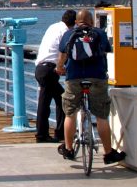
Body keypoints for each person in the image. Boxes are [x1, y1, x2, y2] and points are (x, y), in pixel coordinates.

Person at [56, 9, 126, 165]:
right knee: (101, 116)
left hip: (74, 78)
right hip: (97, 77)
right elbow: (107, 50)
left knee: (70, 113)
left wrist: (60, 68)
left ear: (76, 22)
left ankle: (68, 149)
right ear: (92, 21)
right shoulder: (99, 33)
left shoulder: (69, 34)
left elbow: (62, 56)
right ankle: (108, 153)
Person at [33, 10, 75, 143]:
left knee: (58, 99)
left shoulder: (53, 27)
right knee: (48, 103)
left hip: (41, 67)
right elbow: (66, 51)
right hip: (49, 70)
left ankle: (57, 132)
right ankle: (43, 135)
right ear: (73, 23)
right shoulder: (66, 32)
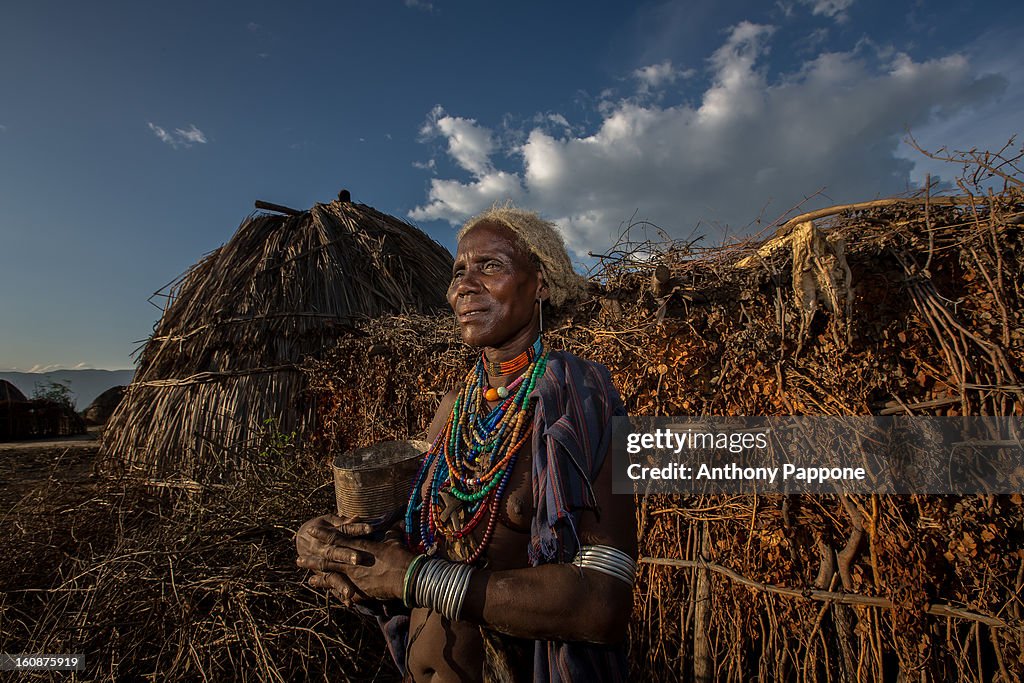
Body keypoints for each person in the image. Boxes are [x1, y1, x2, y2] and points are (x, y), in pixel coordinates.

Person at [296, 205, 636, 682]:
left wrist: (416, 579)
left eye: (490, 266)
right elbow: (415, 551)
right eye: (459, 271)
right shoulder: (455, 409)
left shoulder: (581, 399)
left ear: (541, 283)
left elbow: (603, 601)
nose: (462, 286)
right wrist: (340, 552)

- _PROBLEM_
Leave out the pictures, then reproduce exactly the run of lines from the one that contains "right ankle: (108, 153)" to the final line of the listing above.

- _OUTPUT OF THE TASK_
right ankle: (108, 153)
Person at [33, 10, 75, 143]:
left knee: (58, 99)
left shoulder: (53, 27)
right knee: (48, 103)
left hip: (41, 67)
right elbow: (66, 51)
right hip: (49, 70)
left ankle: (57, 132)
right ankle: (43, 135)
right ear: (73, 23)
right shoulder: (66, 32)
Body keypoints for each person in the image. Boxes are [x1, y1, x2, y2] and points are (x, y), in pixel coordinates.

Person at [296, 205, 636, 682]:
left wrist: (416, 579)
left eye: (490, 266)
right elbow: (415, 551)
right eye: (459, 271)
right shoulder: (455, 409)
left shoulder: (581, 399)
left ear: (541, 283)
left elbow: (603, 601)
nose: (462, 286)
right wrist: (340, 552)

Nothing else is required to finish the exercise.